At the beginning of Frances Cha’s debut novel, If I Had Your Face, a fierce social commentary about gender roles, class divisions and, yes, plastic surgery in South Korea, Kyuri is seated at her plastic surgeon’s office and spots the K-Pop star whose look she copied for her many surgeries. The K-Pop star looks as if she’d been crying and pulls a cap down over her face when Kyuri peers over at her. When the star is called back into an exam room, the two women lock eyes. Kyuri says to herself:
I wanted to reach over and shake her by the shoulders. Stop running around like a fool, I wanted to stay. You have so much and you can do anything you want. I would live your life so much better than you if I had your face.
Kyuri, Miho, Sujin and Ara are all friends in their twenties living in an office-tel, or a building with studio apartments and office space. Wonna and her husband live on the first floor, also in a studio, and are a little older than the four friends. All five women grew up under modest circumstances and struggle to make ends meet in Seoul as adults. Kyuri and Sujin hope plastic surgery will bring in much income at the “room salon” where Kyuri works and Sujin hopes to be employed after her surgery scars disappear. But as the K-Pop star at the doctor’s office shows, surgery does not bring happiness or stability.
Room salons are fronts for prostitution, but also private karaoke rooms where men drink and pay “room salon girls” to drink and sing with them. Kyuri receives designer handbags and other gifts from regulars, including a man she calls Bruce. In a humorous scene, Kyuri and Sujin appear at the fanciest Chinese restaurant in Seoul when Kyuri learns that Bruce and his family will meet his fiancée and her family there. Bruce doesn’t take to it very well.

The other women endure similar struggles. Miho is an artist dating the son of one of Seoul’s wealthiest families; his parents have no interest in meeting Miho. They know their son will never marry her because she grew up in an orphanage and can’t trace her lineage in the same ways they can. Miho tries not to let this get to her:
For all its millions of people, Korea is the size of a fishbowl and someone is always looking down on someone else. That’s just the way it is in this country, and the reason why people ask a series of rapid-fire questions the minute they meet you.
Miho has her art, but Ara is mute and has a contentious relationship with her family back in Cheongju. She trained in Seoul as a hairstylist and works at a fancy salon in Gangnam, making a decent living. Still, her parents worry about her chances for marriage and fear she will be all alone when she’s their age. What seems beyond them is that Ara has a great group of friends who aren’t thinking about marriage either.

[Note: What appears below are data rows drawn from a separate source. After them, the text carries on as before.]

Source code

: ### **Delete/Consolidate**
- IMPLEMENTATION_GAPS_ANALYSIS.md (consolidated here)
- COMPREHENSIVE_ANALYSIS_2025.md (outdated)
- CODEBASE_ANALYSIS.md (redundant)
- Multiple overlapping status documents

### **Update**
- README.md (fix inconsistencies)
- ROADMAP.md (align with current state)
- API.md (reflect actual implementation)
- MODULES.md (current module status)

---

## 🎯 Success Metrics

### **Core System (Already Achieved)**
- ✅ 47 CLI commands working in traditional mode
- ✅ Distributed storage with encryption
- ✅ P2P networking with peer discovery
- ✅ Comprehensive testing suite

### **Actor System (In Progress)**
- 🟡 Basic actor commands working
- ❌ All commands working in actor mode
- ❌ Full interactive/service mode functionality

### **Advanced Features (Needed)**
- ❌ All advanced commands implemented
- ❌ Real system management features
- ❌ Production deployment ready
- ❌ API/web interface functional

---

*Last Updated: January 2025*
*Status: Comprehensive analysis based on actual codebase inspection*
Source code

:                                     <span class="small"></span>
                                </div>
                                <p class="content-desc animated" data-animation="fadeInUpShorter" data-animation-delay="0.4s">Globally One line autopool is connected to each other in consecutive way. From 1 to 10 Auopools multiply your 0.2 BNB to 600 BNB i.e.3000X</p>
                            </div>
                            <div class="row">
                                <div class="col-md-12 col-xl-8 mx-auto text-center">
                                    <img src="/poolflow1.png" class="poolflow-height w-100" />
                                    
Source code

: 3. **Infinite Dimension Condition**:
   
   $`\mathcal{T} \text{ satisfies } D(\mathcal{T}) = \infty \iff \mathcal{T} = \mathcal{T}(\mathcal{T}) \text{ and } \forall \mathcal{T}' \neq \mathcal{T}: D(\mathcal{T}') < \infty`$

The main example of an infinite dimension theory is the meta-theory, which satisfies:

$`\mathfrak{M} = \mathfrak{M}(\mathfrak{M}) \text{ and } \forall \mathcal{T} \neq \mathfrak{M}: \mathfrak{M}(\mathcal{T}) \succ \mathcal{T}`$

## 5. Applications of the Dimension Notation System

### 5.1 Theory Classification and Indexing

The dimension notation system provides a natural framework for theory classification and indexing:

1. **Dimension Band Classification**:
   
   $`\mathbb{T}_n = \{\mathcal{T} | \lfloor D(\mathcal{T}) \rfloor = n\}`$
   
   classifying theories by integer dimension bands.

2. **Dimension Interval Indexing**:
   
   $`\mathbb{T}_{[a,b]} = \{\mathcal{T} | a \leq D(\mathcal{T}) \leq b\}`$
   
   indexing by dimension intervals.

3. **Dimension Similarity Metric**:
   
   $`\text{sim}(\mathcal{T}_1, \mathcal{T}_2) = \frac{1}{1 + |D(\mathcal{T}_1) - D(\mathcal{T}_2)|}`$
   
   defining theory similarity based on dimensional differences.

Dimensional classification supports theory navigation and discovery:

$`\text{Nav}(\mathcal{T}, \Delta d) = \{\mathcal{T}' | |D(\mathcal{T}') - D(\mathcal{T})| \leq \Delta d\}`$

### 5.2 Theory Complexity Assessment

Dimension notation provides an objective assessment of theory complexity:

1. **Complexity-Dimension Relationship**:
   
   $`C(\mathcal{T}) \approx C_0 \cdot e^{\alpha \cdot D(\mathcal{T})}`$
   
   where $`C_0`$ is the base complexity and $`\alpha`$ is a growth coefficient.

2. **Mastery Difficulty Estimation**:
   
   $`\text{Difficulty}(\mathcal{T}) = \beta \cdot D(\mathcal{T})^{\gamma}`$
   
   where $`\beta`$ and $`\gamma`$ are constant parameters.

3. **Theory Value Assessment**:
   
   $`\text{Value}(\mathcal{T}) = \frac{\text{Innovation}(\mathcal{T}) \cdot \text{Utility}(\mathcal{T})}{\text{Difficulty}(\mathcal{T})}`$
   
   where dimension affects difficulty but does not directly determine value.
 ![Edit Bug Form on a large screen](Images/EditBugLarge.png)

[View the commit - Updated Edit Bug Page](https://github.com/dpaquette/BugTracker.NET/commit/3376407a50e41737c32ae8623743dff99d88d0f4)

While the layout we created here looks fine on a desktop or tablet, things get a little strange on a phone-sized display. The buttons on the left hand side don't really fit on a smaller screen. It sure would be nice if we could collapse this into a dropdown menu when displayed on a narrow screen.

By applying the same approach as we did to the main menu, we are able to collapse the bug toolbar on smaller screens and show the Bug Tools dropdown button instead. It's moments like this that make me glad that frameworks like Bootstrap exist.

Wonna, their downstairs neighbor, is married and battling infertility. After three miscarriages, she’s convinced her fourth pregnancy won’t take. Her husband is in middle management and doesn’t earn enough for them to purchase their own flat. Wonna works for a company and her salary also isn’t high. So she’s not even sure they can afford a baby. Childcare costs are astronomical and there’s no family to help out. Her mother left when Wonna was young and her husband’s mother died many years earlier.
The women in Cha’s novel all deal with very real issues, but don’t need their parents, boyfriends, husbands or bosses to save them. They have each other.